Ten days ago, London was treated to NHL professional hockey.  In just under three weeks, American football will take center stage here when the NFL hosts a game. 

This week though, the game in town is basketball and the match at the O2 Arena will feature the NBA's Boston Celtics against the Minnesota Timberwolves.  It is the first time the NBA has come to London in 14 years.

Boston guard, Paul Pierce says developing interest outside of North America now seems like a natural thing to do, especially given the fact that more foreign players are playing professional basketball in the United States each year.

"It is a global game," he said.  "I mean, I am excited to see that the game has expanded over the years to how it is growing all across the world and it is only good for the game because you get the interest from so many people that it just generates that many more fans and makes the game even more exciting."

What the NBA wants to do is grow interest in the game in places like Europe.  And although nothing has been decided at this stage, more exhibition games could be heading this way in the coming years. 

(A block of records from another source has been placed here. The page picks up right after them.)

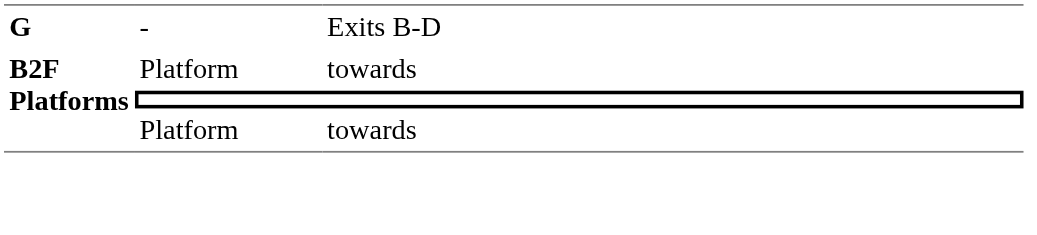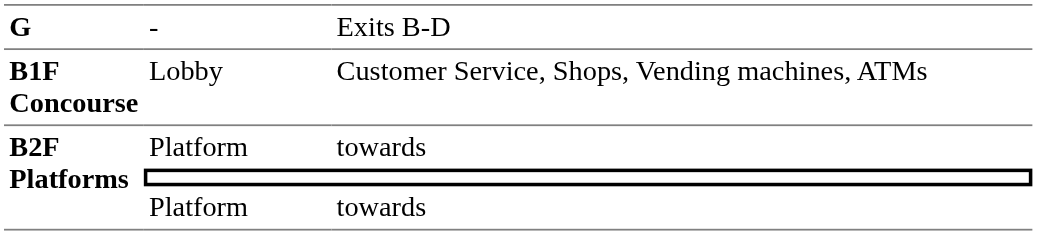+ row: B1F Concourse | Lobby | Customer Service, Shops, Vending machines, ATMs
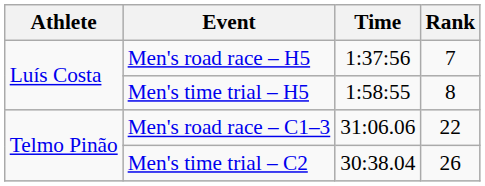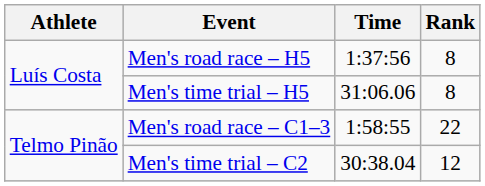Men's road race – H5 | Rank: 7 -> 8
Men's time trial – H5 | Time: 1:58:55 -> 31:06.06
Men's road race – C1–3 | Time: 31:06.06 -> 1:58:55
Men's time trial – C2 | Rank: 26 -> 12
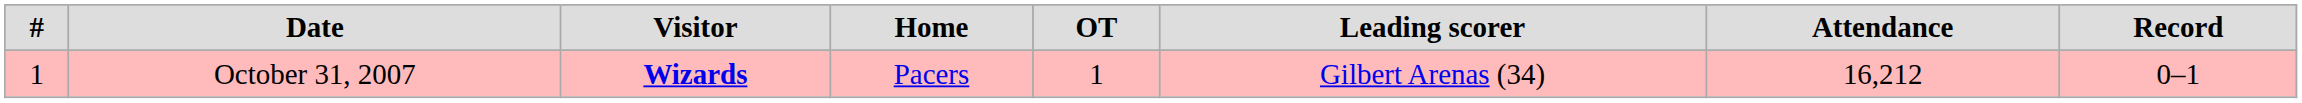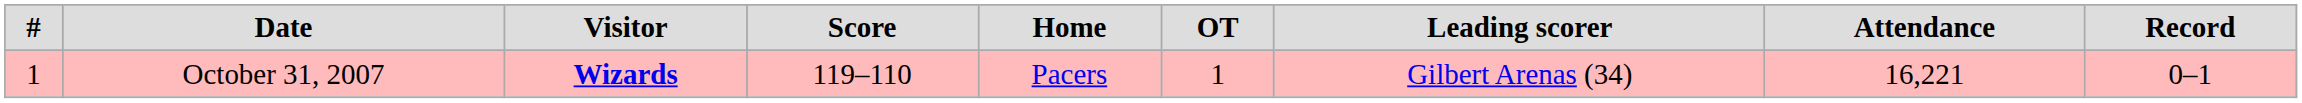+ column: Score | 119–110
October 31, 2007 | Attendance: 16,212 -> 16,221
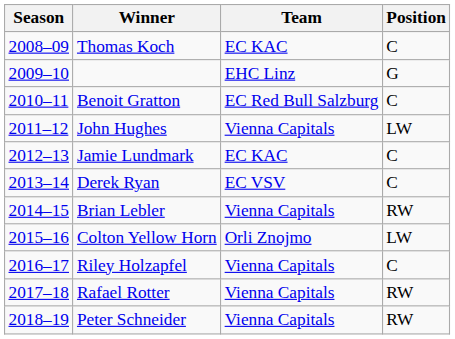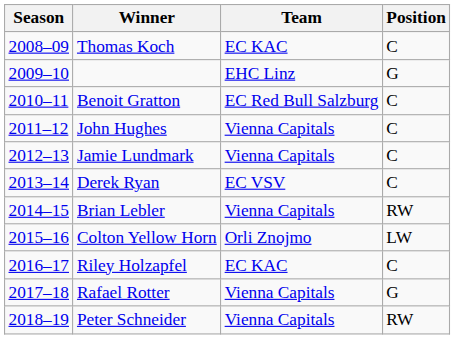John Hughes | Position: LW -> C
Jamie Lundmark | Team: EC KAC -> Vienna Capitals
Riley Holzapfel | Team: Vienna Capitals -> EC KAC
Rafael Rotter | Position: RW -> G
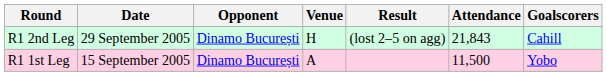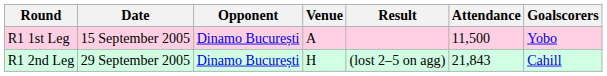rows swapped: R1 1st Leg <-> R1 2nd Leg
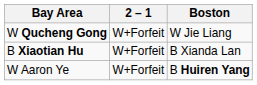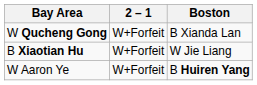W Qucheng Gong | Boston: W Jie Liang -> B Xianda Lan
B Xiaotian Hu | Boston: B Xianda Lan -> W Jie Liang
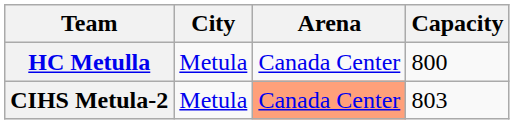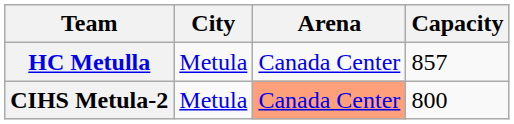HC Metulla | Capacity: 800 -> 857
CIHS Metula-2 | Capacity: 803 -> 800
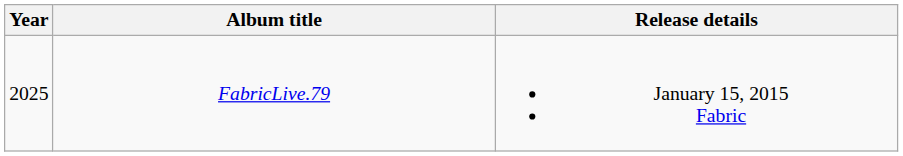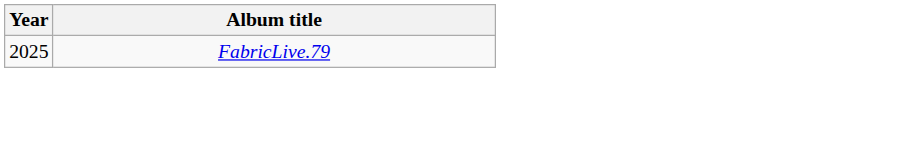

Timberwolves center, Mark Blount says that is all right with him.

"Figure something out with the flying and the jets.  And if they are able to work something out you know, it would be great," he said.  "I really like London.  It is a great town, a great, great place."

Former Timberwolf, now Celtic forward, Kevin Garnett says just as David Beckham is trying to boost interest in soccer in America, he is pleased to do what he can this week to increase the profile of basketball in Europe.

"There are plenty of ambassadors in football as it is in basketball, and if they need me to be, sure.  But we have plenty of people that, you can sort of pick and choose," he said.

There has been a lot of speculation this week in Britain about whether there might one day be an NBA franchise in Europe.  The Vice President of Basketball Operations for the Timberwolves, Kevin McHale, says there are a lot of avenues to explore in the coming years and that means different options can be tried out.

"I personally would think that if they were going to do it, you would almost have an American division and a Euro division and you would have, it would be like the Eastern Conference-West Conference.  You might play everybody twice over here, but you would have to make two trips that lasted three weeks to get it done type of thing.  So, I do not know.  Logistically, this travel is a bear.  Travel is tough enough when you are traveling from Minneapolis to Seattle, Seattle-Los Angeles, Los Angeles-Utah, Utah-Denver, Denver-Minneapolis on a five-game swing or four-game swing, that is hard."

But the players say they have liked their unusual week of preseason action in Europe.  They say it was good for them and their teams.